In the config file you can specify plugin level options for the set of plugins that you use via the `[plugins.<name>]` sections.
You will have to read the plugin specific docs to find the options that your plugin accepts.

See [containerd's Plugin documentation](./PLUGINS.md)

### Bolt Metadata Plugin

The bolt metadata plugin allows configuration of the content sharing policy between namespaces.

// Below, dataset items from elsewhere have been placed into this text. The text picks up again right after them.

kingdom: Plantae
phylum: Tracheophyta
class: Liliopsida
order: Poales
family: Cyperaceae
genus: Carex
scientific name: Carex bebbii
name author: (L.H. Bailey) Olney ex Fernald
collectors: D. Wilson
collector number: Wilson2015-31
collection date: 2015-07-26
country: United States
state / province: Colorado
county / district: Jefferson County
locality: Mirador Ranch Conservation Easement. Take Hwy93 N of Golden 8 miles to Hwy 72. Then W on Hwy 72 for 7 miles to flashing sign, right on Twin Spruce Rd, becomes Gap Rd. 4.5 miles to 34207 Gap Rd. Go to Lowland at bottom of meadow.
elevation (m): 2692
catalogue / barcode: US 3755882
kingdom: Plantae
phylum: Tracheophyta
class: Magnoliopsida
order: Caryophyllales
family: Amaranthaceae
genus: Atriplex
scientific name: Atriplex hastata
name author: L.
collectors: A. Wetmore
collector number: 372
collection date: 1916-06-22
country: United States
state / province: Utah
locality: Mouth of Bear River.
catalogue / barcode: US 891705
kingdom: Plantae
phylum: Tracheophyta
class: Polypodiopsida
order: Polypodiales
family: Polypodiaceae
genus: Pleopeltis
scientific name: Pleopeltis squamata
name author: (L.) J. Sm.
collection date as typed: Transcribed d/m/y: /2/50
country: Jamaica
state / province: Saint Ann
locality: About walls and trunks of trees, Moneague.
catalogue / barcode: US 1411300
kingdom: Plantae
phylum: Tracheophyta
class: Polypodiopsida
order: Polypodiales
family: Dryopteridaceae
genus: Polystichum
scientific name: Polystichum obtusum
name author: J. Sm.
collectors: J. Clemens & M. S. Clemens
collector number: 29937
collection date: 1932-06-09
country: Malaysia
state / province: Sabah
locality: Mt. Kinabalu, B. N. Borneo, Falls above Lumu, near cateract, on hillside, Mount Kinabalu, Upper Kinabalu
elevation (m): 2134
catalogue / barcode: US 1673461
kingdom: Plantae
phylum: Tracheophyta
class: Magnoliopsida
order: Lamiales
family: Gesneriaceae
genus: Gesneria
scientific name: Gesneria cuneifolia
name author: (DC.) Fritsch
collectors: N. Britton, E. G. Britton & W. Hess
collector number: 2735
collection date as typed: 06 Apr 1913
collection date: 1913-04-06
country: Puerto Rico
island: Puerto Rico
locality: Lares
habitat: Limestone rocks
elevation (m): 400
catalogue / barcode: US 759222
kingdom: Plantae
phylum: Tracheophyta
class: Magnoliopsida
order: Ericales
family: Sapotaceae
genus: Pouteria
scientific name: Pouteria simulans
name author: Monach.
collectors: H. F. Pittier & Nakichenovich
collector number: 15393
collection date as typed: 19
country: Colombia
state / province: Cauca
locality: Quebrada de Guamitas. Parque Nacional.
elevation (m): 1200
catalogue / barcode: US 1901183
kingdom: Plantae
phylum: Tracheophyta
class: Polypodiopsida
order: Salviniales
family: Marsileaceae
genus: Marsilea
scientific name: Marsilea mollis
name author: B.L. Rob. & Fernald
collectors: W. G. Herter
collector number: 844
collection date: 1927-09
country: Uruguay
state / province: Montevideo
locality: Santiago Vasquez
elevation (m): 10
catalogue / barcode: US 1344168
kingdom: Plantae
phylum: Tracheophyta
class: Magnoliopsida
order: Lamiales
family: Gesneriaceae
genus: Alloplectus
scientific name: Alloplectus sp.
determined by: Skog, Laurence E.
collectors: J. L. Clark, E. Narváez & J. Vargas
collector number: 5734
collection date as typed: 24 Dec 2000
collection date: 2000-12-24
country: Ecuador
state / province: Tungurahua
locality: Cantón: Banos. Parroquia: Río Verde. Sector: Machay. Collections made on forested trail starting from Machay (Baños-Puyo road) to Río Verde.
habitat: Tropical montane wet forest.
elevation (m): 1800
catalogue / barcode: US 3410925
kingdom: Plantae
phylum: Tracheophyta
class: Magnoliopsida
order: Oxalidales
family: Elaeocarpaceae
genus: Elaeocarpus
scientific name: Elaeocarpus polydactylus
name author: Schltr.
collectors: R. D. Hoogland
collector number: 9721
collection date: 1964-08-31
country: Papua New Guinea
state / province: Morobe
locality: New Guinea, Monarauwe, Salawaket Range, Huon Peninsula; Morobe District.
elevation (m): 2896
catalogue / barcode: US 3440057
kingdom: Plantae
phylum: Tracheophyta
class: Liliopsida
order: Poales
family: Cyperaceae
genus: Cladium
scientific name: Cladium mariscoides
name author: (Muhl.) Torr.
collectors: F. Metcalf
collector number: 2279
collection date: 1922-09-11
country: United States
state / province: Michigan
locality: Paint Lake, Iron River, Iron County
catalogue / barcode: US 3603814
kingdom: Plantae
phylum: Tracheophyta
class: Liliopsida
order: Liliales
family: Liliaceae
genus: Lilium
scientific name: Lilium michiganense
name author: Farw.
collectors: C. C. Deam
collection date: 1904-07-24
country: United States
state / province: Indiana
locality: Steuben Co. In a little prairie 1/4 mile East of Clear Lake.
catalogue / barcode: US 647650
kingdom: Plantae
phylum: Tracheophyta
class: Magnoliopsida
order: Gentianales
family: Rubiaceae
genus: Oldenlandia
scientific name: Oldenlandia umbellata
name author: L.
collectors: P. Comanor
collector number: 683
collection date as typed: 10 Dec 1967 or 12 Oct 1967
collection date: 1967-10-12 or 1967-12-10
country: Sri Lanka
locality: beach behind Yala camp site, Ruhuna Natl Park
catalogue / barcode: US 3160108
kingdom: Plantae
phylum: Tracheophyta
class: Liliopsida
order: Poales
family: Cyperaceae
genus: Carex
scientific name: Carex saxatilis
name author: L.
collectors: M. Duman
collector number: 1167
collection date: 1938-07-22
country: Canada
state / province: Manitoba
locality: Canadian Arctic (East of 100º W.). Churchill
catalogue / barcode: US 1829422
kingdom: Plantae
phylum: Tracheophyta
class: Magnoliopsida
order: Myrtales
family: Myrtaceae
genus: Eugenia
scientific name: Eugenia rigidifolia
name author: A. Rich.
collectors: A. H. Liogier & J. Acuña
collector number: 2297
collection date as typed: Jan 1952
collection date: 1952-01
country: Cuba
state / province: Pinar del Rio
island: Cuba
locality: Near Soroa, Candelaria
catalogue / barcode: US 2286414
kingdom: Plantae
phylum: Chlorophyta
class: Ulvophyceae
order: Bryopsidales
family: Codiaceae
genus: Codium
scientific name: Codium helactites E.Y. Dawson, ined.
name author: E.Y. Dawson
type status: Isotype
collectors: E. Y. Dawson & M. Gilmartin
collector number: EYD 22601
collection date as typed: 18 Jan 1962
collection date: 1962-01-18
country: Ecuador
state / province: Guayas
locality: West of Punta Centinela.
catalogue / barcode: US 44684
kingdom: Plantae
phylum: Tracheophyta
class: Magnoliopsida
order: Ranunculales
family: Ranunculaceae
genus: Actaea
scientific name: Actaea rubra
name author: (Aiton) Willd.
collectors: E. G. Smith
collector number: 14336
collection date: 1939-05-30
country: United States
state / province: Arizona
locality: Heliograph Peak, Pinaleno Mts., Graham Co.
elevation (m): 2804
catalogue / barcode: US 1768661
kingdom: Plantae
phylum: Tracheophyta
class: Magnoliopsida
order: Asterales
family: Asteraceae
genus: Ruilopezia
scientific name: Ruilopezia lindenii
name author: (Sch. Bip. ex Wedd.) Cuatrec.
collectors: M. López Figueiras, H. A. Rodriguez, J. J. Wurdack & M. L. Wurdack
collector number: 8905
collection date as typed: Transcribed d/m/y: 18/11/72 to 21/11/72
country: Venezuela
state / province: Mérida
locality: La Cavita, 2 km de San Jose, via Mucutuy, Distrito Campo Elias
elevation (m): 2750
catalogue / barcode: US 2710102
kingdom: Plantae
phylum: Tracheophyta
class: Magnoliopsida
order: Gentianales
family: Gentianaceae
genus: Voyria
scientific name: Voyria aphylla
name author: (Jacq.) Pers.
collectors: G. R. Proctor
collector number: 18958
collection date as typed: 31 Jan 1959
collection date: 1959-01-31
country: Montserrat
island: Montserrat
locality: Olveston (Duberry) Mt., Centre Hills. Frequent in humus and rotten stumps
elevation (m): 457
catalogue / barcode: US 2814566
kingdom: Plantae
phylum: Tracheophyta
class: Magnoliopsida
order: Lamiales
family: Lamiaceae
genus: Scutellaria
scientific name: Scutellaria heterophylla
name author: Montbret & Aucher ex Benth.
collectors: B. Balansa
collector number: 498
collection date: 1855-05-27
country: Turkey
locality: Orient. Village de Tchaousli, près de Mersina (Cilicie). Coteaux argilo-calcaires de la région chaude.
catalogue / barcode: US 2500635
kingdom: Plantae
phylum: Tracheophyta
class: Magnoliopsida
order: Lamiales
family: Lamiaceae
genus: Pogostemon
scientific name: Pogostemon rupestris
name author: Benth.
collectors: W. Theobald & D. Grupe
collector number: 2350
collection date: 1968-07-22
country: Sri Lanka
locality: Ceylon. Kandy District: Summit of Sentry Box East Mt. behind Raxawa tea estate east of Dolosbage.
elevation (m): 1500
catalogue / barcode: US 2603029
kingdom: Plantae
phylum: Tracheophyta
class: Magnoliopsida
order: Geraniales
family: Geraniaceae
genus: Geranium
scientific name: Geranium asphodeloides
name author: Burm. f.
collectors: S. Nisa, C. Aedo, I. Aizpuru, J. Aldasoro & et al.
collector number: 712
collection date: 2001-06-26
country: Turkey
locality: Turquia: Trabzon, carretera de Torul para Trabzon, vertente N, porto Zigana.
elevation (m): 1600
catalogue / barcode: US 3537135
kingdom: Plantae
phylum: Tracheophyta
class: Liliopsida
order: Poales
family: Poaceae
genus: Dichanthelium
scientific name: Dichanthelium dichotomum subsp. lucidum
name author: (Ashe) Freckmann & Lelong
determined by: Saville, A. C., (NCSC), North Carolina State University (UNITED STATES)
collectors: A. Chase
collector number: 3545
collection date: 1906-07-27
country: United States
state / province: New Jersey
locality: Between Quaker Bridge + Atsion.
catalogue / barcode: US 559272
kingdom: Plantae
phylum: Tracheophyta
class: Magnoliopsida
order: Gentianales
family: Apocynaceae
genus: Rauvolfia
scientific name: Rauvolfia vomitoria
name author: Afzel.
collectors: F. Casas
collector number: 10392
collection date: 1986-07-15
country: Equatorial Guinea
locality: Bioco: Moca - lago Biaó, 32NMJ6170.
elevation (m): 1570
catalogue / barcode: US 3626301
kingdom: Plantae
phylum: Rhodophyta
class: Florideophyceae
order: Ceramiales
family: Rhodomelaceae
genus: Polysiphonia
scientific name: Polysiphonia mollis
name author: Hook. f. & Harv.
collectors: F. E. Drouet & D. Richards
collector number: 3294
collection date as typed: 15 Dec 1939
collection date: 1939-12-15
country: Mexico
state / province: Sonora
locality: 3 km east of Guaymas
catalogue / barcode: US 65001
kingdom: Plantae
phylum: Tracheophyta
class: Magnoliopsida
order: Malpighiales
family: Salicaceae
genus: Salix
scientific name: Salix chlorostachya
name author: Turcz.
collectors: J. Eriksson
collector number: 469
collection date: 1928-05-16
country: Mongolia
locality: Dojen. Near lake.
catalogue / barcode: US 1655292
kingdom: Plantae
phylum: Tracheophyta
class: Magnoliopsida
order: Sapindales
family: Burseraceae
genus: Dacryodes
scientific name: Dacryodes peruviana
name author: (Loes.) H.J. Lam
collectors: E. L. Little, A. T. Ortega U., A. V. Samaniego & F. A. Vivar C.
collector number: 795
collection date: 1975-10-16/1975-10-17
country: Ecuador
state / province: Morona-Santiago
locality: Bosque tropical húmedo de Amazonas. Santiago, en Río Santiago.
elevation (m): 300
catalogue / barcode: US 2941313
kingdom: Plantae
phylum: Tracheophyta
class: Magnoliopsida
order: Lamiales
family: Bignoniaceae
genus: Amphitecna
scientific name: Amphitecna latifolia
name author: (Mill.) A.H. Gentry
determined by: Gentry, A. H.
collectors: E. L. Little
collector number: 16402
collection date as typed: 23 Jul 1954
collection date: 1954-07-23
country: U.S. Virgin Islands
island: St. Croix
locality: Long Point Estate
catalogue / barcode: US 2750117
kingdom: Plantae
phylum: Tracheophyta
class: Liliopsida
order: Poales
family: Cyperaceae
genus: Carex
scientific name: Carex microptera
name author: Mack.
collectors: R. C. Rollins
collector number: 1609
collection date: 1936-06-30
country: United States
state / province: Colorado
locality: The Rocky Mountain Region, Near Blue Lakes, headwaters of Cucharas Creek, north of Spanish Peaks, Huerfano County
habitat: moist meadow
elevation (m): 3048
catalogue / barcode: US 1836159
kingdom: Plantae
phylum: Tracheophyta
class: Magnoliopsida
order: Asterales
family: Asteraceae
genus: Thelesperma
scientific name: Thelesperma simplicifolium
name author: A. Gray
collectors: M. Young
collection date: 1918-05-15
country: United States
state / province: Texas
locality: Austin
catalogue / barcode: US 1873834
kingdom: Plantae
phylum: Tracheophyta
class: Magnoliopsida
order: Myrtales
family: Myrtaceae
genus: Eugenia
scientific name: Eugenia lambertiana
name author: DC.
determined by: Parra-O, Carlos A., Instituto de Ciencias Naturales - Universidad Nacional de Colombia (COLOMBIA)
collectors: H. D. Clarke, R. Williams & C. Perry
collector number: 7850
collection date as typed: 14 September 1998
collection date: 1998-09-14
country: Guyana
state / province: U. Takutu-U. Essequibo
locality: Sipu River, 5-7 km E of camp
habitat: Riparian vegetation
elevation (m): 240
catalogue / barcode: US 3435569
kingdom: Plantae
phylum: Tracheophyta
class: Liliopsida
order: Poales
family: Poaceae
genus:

The default mode "shared" will make blobs available in all namespaces once it is pulled into any namespace.
The blob will be pulled into the namespace if a writer is opened with the "Expected" digest that is already present in the backend.

The alternative mode, "isolated" requires that clients prove they have access to the content by providing all of the content to the ingest before the blob is added to the namespace.

Both modes share backing data, while "shared" will reduce total bandwidth across namespaces, at the cost of allowing access to any blob just by knowing its digest.

The default is "shared". While this is largely the most desired policy, one can change to "isolated" mode with the following configuration:

```toml
version = 2

[plugins."io.containerd.metadata.v1.bolt"]
	content_sharing_policy = "isolated"
```

In "isolated" mode, it is also possible to share only the contents of a specific namespace by adding the label `containerd.io/namespace.shareable=true` to that namespace.
This will make its blobs available in all other namespaces even if the content sharing policy is set to "isolated".
If the label value is set to anything other than `true`, the namespace content will not be shared.